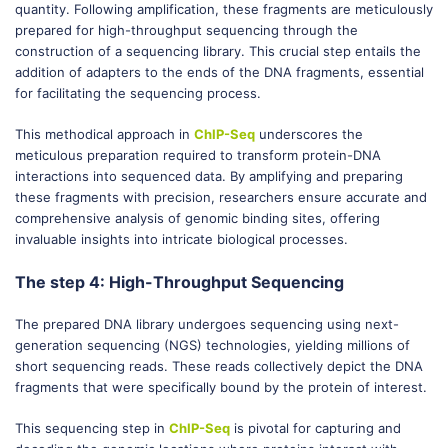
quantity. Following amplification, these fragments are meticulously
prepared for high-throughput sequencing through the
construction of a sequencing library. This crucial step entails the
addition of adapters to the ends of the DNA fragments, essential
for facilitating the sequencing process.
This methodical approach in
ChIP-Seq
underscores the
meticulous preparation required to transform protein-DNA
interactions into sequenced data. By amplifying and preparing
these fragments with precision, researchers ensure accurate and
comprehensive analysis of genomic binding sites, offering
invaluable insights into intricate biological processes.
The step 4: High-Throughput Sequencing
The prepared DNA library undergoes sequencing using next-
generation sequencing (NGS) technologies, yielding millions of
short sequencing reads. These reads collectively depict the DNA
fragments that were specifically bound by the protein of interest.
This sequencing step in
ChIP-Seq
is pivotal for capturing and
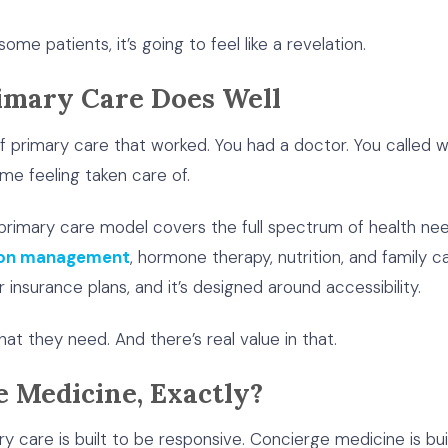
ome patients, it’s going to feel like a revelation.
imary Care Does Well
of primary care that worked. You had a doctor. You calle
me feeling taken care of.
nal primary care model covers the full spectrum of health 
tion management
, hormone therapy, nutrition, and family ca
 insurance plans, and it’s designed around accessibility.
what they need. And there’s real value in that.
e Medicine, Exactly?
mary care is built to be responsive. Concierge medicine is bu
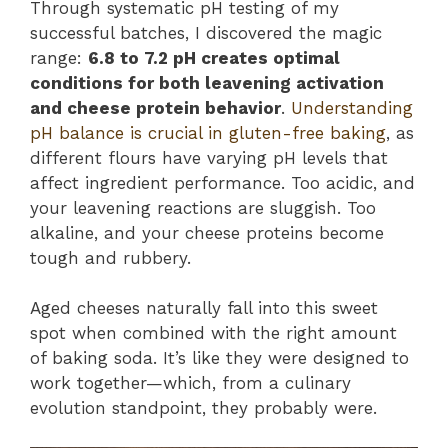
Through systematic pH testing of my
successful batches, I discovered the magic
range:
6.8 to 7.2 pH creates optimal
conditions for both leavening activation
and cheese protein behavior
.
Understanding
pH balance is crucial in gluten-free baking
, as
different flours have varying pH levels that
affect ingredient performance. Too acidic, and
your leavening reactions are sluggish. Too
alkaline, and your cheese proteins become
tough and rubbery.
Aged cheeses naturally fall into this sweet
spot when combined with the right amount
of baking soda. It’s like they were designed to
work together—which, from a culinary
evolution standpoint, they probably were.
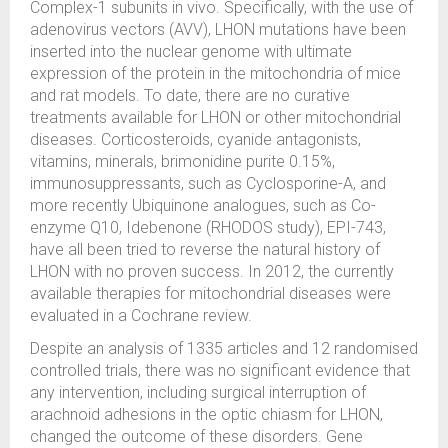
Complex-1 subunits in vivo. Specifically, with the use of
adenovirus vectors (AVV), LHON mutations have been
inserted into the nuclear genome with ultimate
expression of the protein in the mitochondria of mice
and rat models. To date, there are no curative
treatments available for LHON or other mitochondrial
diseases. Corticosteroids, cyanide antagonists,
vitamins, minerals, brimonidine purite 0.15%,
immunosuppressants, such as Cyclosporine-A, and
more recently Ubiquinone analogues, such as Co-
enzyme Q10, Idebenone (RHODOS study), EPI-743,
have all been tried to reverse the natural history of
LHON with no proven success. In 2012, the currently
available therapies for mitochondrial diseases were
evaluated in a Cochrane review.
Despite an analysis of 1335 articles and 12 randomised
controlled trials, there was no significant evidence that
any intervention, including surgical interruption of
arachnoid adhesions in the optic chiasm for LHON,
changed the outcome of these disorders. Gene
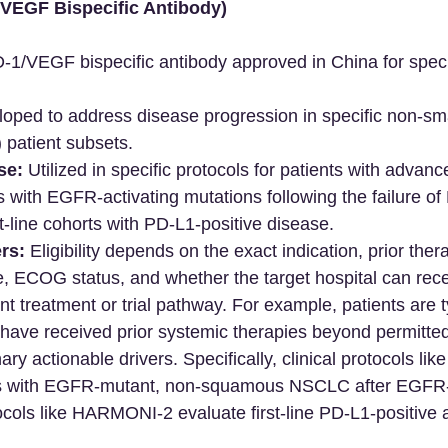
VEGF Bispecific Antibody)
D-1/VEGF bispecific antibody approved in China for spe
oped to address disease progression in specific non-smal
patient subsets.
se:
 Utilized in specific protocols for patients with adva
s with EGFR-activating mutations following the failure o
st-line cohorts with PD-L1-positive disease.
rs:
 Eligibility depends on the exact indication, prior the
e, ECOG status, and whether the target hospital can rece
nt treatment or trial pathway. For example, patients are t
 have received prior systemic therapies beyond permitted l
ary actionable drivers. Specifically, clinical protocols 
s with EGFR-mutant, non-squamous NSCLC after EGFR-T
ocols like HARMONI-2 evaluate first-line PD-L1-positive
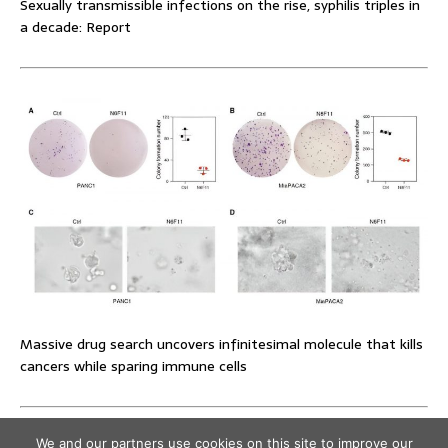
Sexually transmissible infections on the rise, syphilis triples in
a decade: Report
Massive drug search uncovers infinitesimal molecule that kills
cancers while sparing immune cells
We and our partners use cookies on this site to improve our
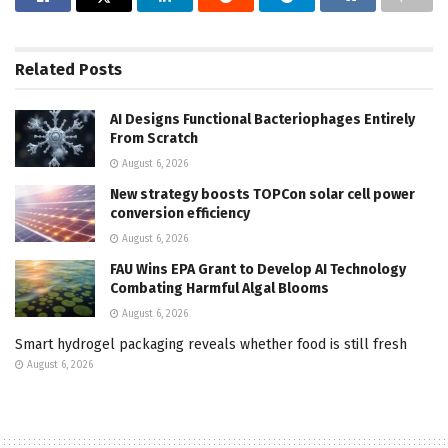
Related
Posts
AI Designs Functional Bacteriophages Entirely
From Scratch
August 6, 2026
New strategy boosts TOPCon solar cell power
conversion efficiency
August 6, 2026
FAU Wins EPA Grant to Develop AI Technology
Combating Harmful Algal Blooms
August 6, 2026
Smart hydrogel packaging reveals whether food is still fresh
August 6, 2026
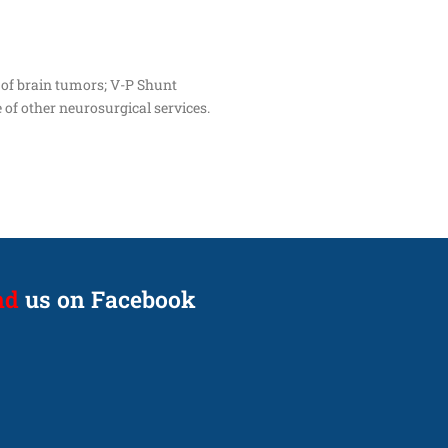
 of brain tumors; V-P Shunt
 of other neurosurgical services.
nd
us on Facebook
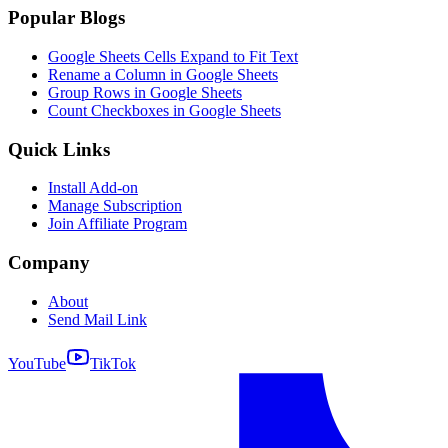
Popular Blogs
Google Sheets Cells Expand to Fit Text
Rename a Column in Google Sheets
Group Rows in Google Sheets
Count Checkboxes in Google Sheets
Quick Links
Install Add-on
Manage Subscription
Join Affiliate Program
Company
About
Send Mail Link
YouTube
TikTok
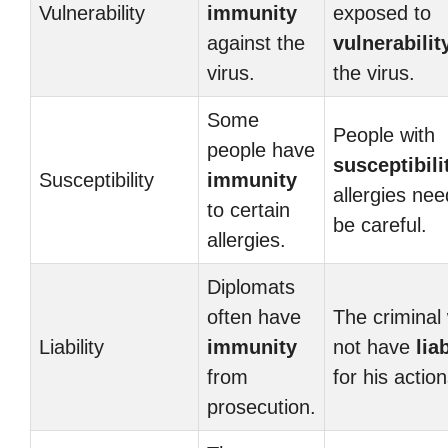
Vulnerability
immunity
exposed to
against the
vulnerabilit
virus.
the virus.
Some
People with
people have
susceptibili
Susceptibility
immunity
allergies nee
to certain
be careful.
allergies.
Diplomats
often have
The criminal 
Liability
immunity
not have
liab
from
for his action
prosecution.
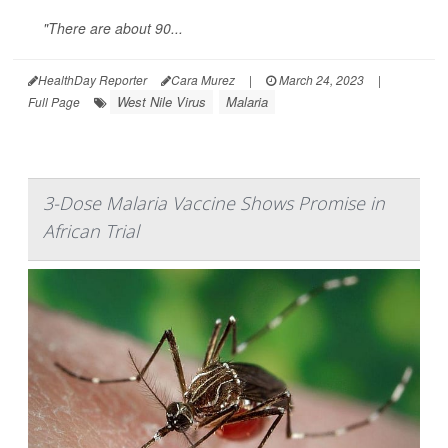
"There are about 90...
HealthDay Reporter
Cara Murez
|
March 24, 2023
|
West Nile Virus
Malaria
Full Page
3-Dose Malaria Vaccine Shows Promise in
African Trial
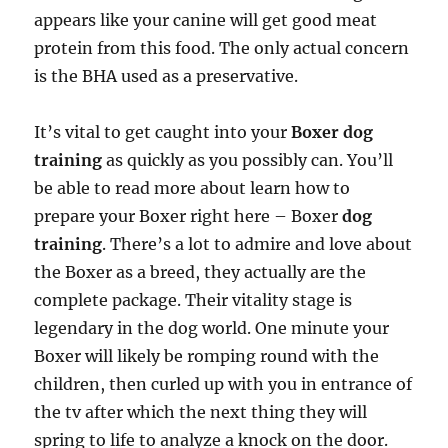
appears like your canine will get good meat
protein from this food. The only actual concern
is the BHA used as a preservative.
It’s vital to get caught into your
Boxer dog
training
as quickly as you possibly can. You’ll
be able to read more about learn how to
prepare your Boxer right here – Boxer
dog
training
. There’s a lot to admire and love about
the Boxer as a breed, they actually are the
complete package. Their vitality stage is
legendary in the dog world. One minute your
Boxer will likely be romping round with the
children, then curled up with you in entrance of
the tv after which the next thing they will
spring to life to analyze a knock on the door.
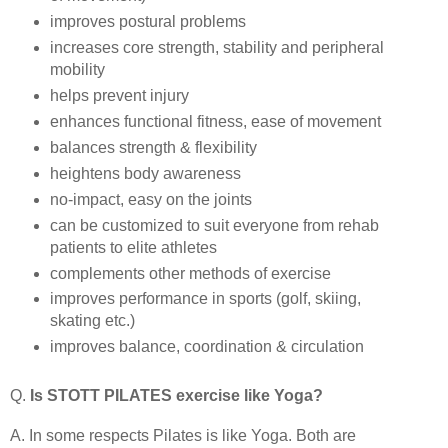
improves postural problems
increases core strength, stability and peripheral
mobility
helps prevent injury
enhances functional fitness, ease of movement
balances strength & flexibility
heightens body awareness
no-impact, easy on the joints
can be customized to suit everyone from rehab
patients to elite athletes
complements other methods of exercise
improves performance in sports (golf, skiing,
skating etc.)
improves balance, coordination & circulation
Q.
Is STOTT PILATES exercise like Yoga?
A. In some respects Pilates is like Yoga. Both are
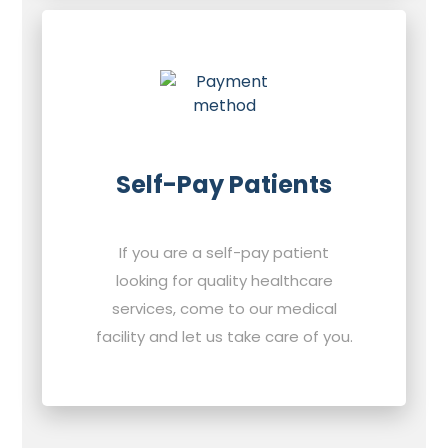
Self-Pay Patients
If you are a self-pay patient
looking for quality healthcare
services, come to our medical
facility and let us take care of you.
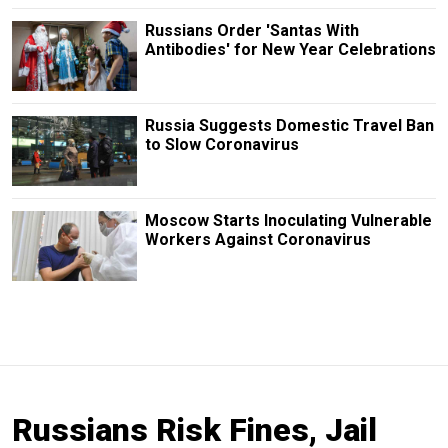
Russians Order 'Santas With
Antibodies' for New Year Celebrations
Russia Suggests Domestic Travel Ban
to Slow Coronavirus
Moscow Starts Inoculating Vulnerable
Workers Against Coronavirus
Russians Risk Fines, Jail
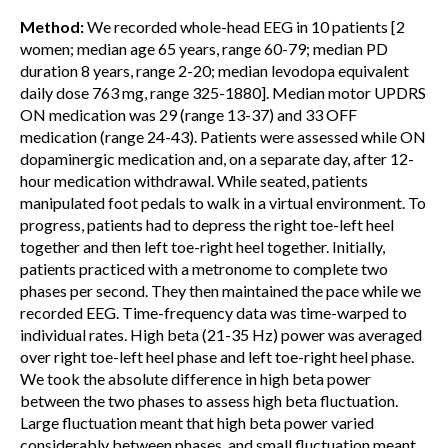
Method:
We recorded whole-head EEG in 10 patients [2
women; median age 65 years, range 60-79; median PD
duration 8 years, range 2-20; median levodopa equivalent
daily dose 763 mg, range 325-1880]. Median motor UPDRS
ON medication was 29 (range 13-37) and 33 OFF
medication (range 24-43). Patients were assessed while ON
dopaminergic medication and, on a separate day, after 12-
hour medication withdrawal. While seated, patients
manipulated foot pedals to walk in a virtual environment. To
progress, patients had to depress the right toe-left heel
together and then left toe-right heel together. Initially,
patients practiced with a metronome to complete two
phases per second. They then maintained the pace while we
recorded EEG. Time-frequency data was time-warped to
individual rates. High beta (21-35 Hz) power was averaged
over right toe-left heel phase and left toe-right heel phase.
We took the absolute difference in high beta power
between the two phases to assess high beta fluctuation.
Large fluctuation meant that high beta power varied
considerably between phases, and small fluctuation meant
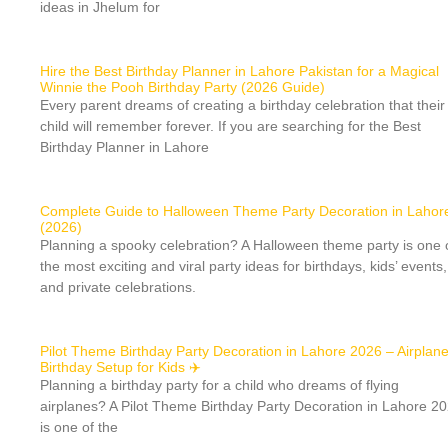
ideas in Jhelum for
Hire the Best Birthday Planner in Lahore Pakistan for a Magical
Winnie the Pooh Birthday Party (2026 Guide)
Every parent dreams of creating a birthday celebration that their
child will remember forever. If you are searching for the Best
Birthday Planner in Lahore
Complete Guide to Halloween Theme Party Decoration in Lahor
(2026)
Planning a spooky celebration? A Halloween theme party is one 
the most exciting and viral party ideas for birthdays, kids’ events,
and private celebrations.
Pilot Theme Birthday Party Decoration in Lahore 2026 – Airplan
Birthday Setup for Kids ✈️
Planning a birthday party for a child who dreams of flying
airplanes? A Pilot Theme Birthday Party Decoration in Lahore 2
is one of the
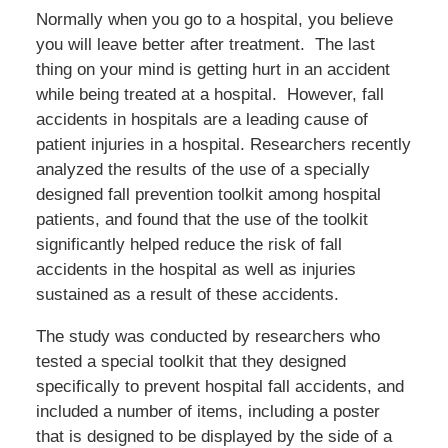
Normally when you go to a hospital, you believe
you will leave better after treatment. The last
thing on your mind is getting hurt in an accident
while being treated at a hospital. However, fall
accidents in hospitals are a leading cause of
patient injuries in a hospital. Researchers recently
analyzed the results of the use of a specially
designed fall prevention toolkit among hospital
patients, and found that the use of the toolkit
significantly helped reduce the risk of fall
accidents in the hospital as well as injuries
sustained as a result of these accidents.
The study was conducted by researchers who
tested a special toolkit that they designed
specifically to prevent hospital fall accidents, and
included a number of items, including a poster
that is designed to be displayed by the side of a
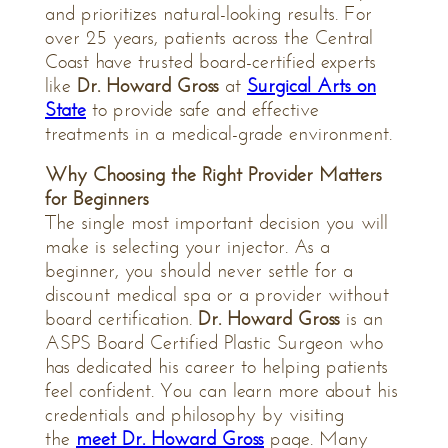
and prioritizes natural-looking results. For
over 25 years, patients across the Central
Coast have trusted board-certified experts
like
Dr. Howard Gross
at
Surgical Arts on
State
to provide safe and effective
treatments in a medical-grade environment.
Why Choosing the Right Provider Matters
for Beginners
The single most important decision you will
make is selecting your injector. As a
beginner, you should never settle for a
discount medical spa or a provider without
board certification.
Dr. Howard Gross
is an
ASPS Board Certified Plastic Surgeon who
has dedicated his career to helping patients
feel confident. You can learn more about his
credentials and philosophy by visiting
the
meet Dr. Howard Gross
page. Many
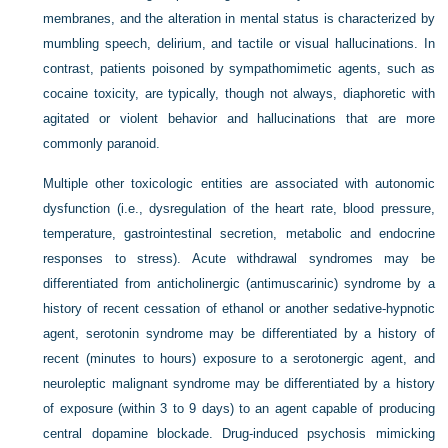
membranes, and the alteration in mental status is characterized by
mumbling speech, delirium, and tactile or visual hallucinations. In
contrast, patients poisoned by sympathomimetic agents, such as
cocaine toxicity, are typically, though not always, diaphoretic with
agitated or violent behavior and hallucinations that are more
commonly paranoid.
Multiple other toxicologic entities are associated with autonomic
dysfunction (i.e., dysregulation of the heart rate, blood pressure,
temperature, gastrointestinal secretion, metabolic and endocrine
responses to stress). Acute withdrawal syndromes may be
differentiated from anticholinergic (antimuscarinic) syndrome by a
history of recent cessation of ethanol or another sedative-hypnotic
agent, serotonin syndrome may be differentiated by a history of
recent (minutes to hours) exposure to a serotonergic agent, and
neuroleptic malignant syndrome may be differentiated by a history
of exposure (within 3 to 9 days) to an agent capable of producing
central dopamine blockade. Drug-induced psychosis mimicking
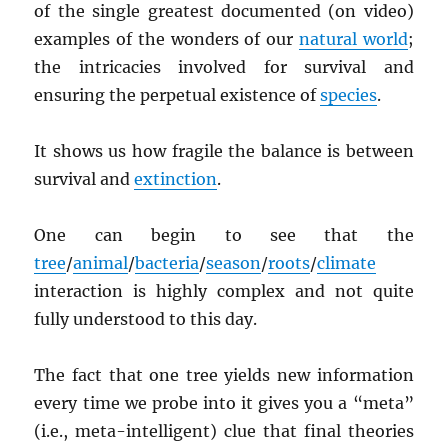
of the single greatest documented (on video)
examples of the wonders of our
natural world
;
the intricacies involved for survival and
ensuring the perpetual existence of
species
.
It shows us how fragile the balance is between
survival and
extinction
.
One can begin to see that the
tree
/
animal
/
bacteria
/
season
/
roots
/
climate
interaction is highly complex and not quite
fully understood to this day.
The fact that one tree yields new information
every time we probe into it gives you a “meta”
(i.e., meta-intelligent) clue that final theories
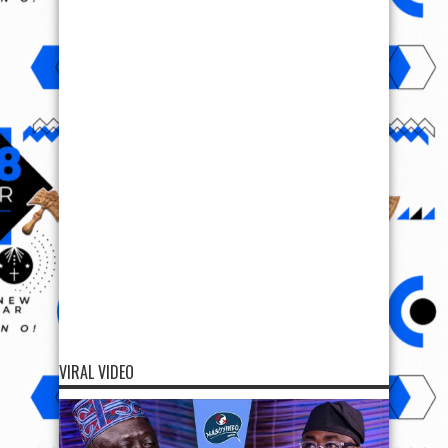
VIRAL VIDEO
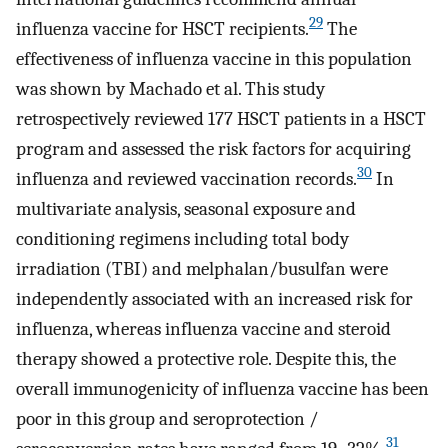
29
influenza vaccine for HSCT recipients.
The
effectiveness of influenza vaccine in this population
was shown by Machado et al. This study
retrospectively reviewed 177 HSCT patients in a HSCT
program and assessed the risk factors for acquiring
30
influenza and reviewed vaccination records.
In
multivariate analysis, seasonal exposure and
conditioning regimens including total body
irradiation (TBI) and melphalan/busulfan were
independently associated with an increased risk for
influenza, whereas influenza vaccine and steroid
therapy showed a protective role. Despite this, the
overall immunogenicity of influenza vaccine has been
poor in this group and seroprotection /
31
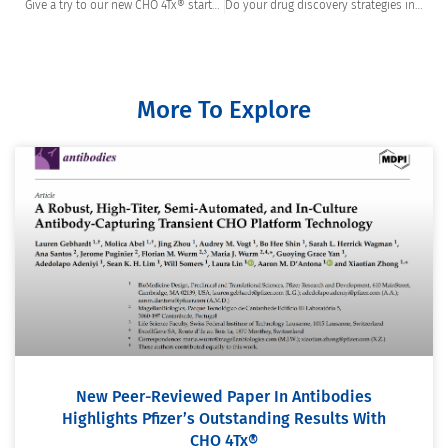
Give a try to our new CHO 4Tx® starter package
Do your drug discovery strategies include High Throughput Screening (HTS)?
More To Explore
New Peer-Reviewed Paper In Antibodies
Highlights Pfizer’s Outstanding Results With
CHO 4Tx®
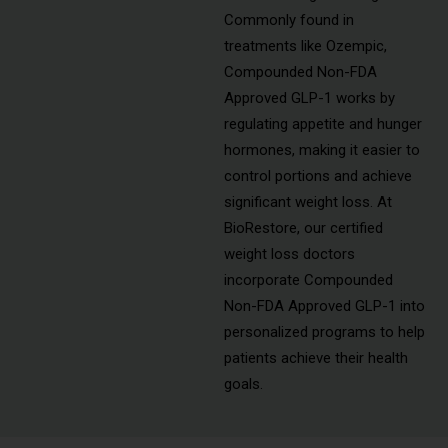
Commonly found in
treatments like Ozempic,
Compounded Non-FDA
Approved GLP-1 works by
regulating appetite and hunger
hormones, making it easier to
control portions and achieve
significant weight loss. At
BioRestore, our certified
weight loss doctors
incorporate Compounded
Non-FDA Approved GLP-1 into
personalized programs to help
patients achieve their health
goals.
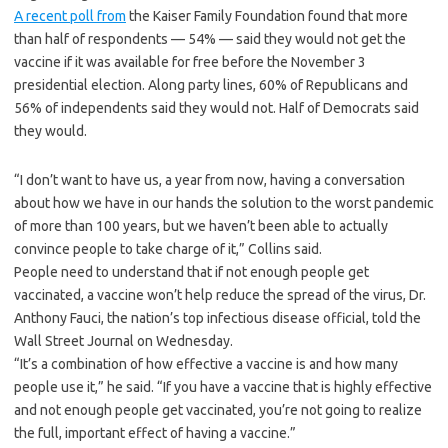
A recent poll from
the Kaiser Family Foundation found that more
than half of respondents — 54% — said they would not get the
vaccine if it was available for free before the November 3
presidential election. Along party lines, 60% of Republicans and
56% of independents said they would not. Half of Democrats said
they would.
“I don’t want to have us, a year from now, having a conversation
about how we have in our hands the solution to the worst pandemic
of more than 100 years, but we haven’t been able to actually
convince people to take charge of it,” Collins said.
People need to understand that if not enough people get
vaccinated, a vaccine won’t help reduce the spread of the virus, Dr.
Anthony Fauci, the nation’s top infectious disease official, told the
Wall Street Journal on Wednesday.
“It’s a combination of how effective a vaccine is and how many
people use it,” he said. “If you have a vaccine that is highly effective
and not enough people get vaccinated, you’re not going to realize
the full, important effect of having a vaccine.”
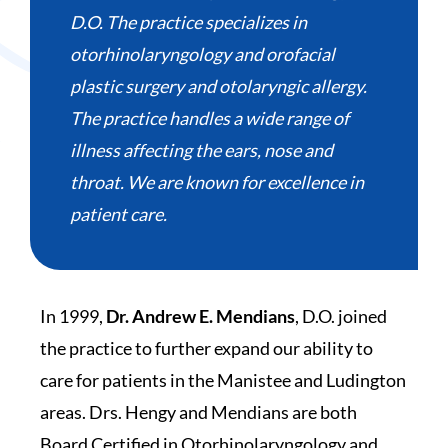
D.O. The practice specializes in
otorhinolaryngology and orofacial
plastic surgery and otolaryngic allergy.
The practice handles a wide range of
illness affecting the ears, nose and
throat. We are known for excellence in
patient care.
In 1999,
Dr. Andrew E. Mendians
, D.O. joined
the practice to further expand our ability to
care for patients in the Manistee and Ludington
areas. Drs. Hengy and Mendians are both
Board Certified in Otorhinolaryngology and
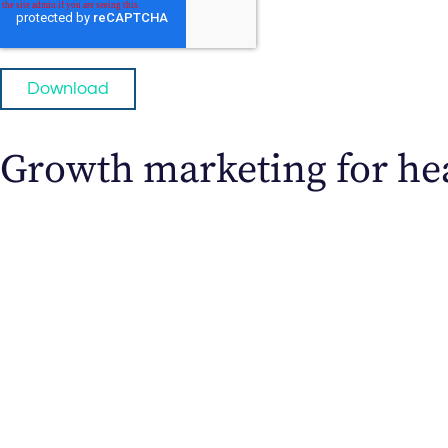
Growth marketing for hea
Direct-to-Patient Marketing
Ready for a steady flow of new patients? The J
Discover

WHAT YOU HAVE TO DO. Out of the data above, set down the lines from the one with "vaccinated, a vaccine" to the one with "is highly effective", both included, exactly as written and with no additions.

THE COMPLETED TASK.
vaccinated, a vaccine won’t help reduce the spread of the virus, Dr.
Anthony Fauci, the nation’s top infectious disease official, told the
Wall Street Journal on Wednesday.
“It’s a combination of how effective a vaccine is and how many
people use it,” he said. “If you have a vaccine that is highly effective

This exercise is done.